Dossier : IMM-4544-20

Référence : 2021 CF 1226

[TRADUCTION FRANÇAISE]

Ottawa (Ontario), le 12 novembre 2021

En présence de madame la juge Aylen

ENTRE :

ZABEULLA AZIZULLA

demandeur

et

LE MINISTRE DE LA CITOYENNETÉ

ET DE L’IMMIGRATION

défendeur

JUGEMENT ET MOTIFS

[1] La Cour est saisie d’une demande de contrôle judiciaire de la décision du 28 juillet 2020, par laquelle un agent des visas [l’agent] de l’ambassade du Canada à Moscou, en Russie, a rejeté la demande de visa de résident temporaire [VRT] du demandeur, au motif qu’il n’était pas convaincu que celui-ci quitterait le Canada à la fin de son séjour à titre de résident temporaire, de l’alinéa 179b) du Règlement sur l’immigration et la protection des réfugiés, DORS/2002-227 [le Règlement].

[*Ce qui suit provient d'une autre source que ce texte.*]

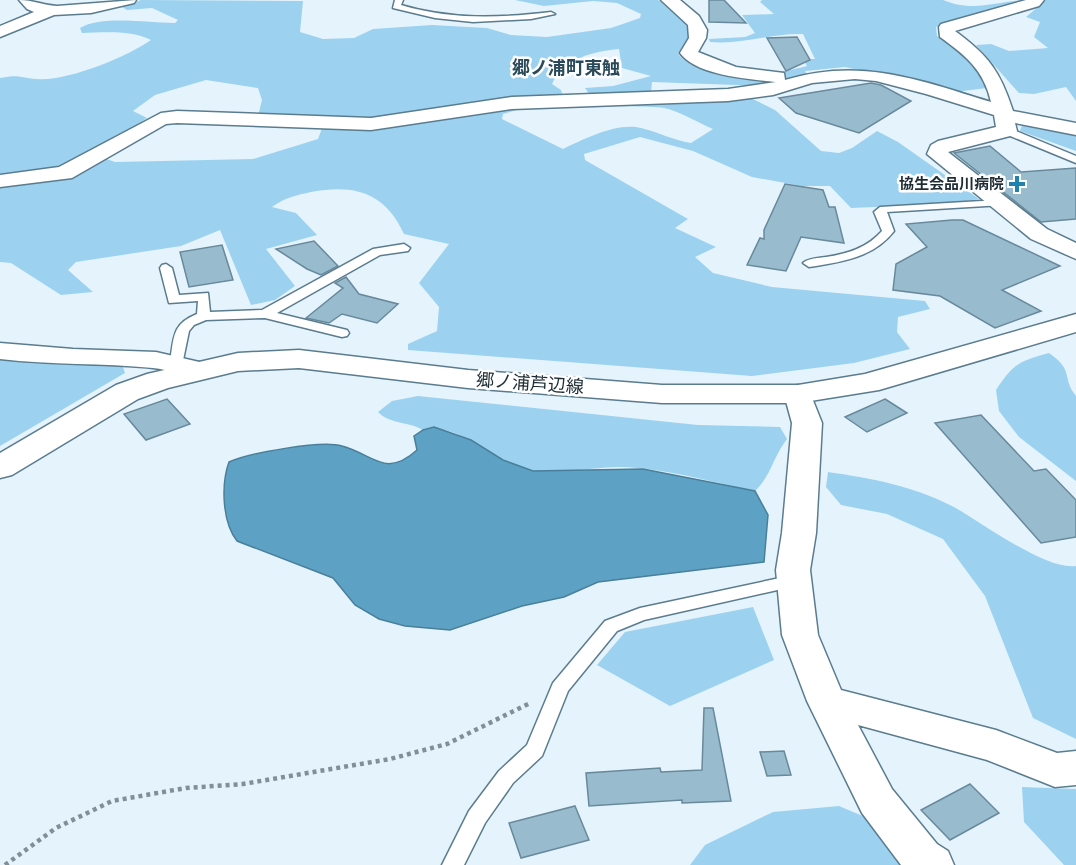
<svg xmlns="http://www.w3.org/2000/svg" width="1076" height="865" viewBox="0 0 1076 865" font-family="'Source Sans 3','Noto Sans JP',sans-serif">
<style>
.green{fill:#9cd2f0;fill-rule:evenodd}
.water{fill:#5da2c5;stroke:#4a7f9a;stroke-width:1.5}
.building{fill:#98bbce;stroke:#68899c;stroke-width:1.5}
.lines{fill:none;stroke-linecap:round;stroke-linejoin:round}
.service-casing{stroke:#5a7c8e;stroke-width:3}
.minor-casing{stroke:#5a7c8e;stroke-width:3}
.secondary-casing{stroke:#5a7c8e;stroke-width:3}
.path{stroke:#818f97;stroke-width:4.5;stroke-dasharray:4 4;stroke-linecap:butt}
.service{fill:#fff;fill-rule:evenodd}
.minor{fill:#fff;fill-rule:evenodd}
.secondary{fill:#fff;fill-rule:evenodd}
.poi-dot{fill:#1f83ad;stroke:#fefefe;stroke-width:2}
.labels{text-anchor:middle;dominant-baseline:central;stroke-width:5;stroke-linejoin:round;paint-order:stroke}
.far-poi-label{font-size:15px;font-weight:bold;fill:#1e2c34;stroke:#fefefe;text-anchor:end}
.far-quarter-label{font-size:18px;font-weight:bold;fill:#2a4a5a;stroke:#fefefe}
.street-label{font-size:18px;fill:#1e2c34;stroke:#fefefe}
</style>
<rect width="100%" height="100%" fill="#e5f4fc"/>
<path class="green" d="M141,0L303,1L300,32L323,39L354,38L373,29L432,25L487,28L511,35L547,37L611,28L640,18L641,14L617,3L593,1L544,6L515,0H658L676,11L690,26V36L678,54C703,84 775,75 807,66L803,59H815L803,34C770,33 743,45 710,42L709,39L745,37L755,33L742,15L774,14L760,2L762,0H943C975,13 996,1 1027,0C997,10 965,13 936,27L937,36L969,59L987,88L955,92L845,67L805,71L808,76L765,86L652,82L651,92L590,95L585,88L613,86L651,76L622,68L619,49C592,52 564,58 552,84L561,90L563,97L503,114L502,119L563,149C584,139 617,122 641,128C658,132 673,140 691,143L713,129C698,123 680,111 664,108C646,105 617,109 602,102L749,97L775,110L821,151L839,153L852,148L877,131L898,142L979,199L947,204L851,208L830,186H802L752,177L693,151L640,137L584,154L585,160L688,219L675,228L716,247L695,257L713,273L772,287L925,301L930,309L898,317L897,332L910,349L854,363L752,376L408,350V344L437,331L439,307L419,283L449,244L404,234C385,192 354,184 311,192C297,195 284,198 272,207L296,213L317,235L266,249L295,286L275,300L251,305L220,230L181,246L76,262L68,270L93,292L61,295L11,263L0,262V78C20,74 19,78 37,79C65,82 127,57 151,40C133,30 103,32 82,33L80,28C102,15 149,23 175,23L178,20L152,8L127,10L122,7ZM206,80L258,88L262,100L258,116L325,120L318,139L253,159L115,162L93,154L147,118L133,111L155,95Z
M1046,0H1076V101L1066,87L1034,94L1019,93L976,45L991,44L1009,51L1048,48L1034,37L1040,22L1026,17Z
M1023,122L1076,132V151L1020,131Z
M1049,353C1075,371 1061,377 1076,396V481L1019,437L999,411L996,390C1013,364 1019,361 1049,353Z
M0,359L122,364L125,373L0,446Z
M418,396L698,425L780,427L787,439C773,457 771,476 755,491C711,482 665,468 620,467C596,467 553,475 532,471C495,464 463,422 423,430C408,421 391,425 378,412L392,401Z
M828,472C870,478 913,486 952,506C980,521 1046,571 1076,566V739L1033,718L985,596L943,539L887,514L841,505L826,487Z
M753,607L774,660L670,706L597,665L625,632Z
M1022,787L1076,789V865H1064L1024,822Z
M839,806L865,817L914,865H690L705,845L773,812Z"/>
<path class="water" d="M434,427L471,440L503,460L533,471L643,469L755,491L768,515L764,562L598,582L564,597L522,606L450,630L405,626L379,619L355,605L333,578L237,541C222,522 221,484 229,462C249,453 321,440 342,446C373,454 385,479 417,450L414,436L423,430Z"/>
<path class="building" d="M709,0H724L746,23L709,22Z
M797,37L810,60L786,71L767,38Z
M871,83L881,85L911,101L859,133L796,113L779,98Z
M990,146L1021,172L1076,168V219L1041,222L954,153Z
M785,184L823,190L829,207H835L844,243L801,237L786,271L747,265L760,238L764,239V230Z
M952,220H963L1060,266L1002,290L1041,311L995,328L940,296L893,290L896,264L927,247L906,224Z
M314,241L338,266L321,275L307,269L276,249Z
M222,245L233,280L189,287L180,252Z
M346,277L359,294L398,304L377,323L342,314L329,323L306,318L343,288L335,283Z
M167,399L190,424L146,440L124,414Z
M885,399L907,413L867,432L845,417Z
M981,415L1034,471L1046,469L1076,500V537L1041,543L935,423Z
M704,708H713L731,801L682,803V800L589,806L586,773L660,768L661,772L702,770Z
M784,751L791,775L767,776L760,752Z
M970,784L999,813L950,840L921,810Z
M575,806L589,840L521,858L509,823Z"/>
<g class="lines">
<g class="service-casing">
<path id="service" d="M395,0H403L401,5C451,20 500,18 551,12L555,14L531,19L473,22L435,18L393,8Z
M1003,129H1011L1076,156V163L1003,133Z
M999,200L1003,201V205L887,212L894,231C873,258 841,262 809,267L803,263C809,258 818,258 826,257C847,254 867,248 882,231L874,212L880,207Z
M404,244L410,248L408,251L380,255L277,313L347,330L349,333L347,336L342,337L265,318L206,320L194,325L189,331L182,365L177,366L170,362C174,337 172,324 197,314L198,301L169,303L160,268L162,265L166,264L172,268L179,295L208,293L210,312L262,310L373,249Z
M794,575L800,577L803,581L800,585L644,620L617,631L568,691L542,756L513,783L485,823L464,865H442L469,811L499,771L527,745L553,683L605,621L640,608Z"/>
</g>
<g class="minor-casing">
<path id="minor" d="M19,0C33,0 43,5 57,6L136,0L134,3L91,13L54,15L0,37V26L34,12L27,9Z
M661,0H680L699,16L707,30L706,38L698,52L736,67L784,73L785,80C861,57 919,80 991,102C984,70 965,55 940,37L939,27L941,24L1026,0H1044L1039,6L955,31C989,56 1000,71 1013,111L1076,123V135L1015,123L1017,131L1014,135L948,152L1047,229L1076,243V259L1031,239L927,154L931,145L938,141L996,127L994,115L926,94L876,81L855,79L812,83L773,95L728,101L512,109L371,130L177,123L166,124L72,178L0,187V175L59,167L161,113L177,111L371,118L512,97L728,89L776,82C750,79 697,76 680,53L689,38L688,25Z
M0,343L73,349L156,352L208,364L212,370L208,376C190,380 172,370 153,368C102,363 51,365 0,359Z
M798,385L808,388L822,423L816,533L810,570L818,635L841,690L996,730L1057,753L1076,751V785L1055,787L987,760L858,725L892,789L937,844L948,851L954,865H901L862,813L807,701L782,635L776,570L782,533L792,423L784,394L788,388Z"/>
</g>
<g class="secondary-casing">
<path id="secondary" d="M1076,314V332L879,390L798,403H662L468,388L299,368L238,371L168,388L138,399L12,475L0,478V453L116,385L147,374L238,353L299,350L468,370L662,385H798L865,374Z"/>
</g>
<path class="path" d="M5,865L56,828L112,801L186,788L243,784L390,759L447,744L530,703"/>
<use href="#service" class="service"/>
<use href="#minor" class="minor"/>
<use href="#secondary" class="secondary"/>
</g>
<path class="poi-dot" d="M1014 175h6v6h6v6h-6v6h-6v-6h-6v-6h6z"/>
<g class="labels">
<g class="far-poi-label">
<text x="1004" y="184">協生会品川病院</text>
</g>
<g class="far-quarter-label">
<text x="566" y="68">郷ノ浦町東触</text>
</g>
<g class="street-label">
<text transform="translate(530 384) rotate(4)">郷ノ浦芦辺線</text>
</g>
</g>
</svg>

[2] Pour les motifs qui suivent, la présente demande de contrôle judiciaire sera accueillie.

I. Le contexte et la décision en litige

[3] Le demandeur souffre de rétinite pigmentaire et sollicite un VRT entrées multiples pour entrer au Canada afin d’obtenir d’autres traitements d’acupuncture et traitements à base d’herbes médicinales du Dr Weidong Yu à la Clinique Wellspring de Vancouver, en Colombie-Britannique. Le demandeur a déjà reçu une série de traitements du Dr Yu à Shanghai, en Chine, et demande un VRT pour faciliter l’accès à au moins huit autres séries de traitements.

[4] Le demandeur avait déjà présenté une demande de VRT à deux autres occasions pour entrer au Canada afin d’obtenir ce traitement. Les demandes avaient toutes deux été rejetées. Le demandeur avait présenté une demande d’autorisation et de contrôle judiciaire relativement à la seconde décision, et les parties avaient convenu de l’annulation des décisions et du renvoi de la demande à un autre agent pour nouvelle décision.

[5] Le 14 juillet 2020, le demandeur a présenté une troisième demande de VRT (celle en cause dans la présente instance), qui était étayée par des renseignements et des documents supplémentaires, ainsi que par d’autres observations du conseil du demandeur. Par lettre datée du 28 juillet 2020, la demande a été rejetée. La lettre expliquait brièvement que, après avoir examiné la demande de VRT du demandeur et les documents à l’appui, l’agent a jugé que la demande ne satisfaisait pas aux exigences prévues par le Règlement et par la Loi sur l’immigration et la protection des réfugiés, LC 2001, c 27 [la LIPR]. Plus précisément, l’agent n’était pas convaincu que le demandeur quitterait le Canada à la fin de son séjour à titre de résident temporaire, l’alinéa 179b) du Règlement, en se basant sur : a) l’objet de son séjour; b) les perspectives d’emploi limitées dans son pays de résidence; c) ses biens personnels et sa situation financière.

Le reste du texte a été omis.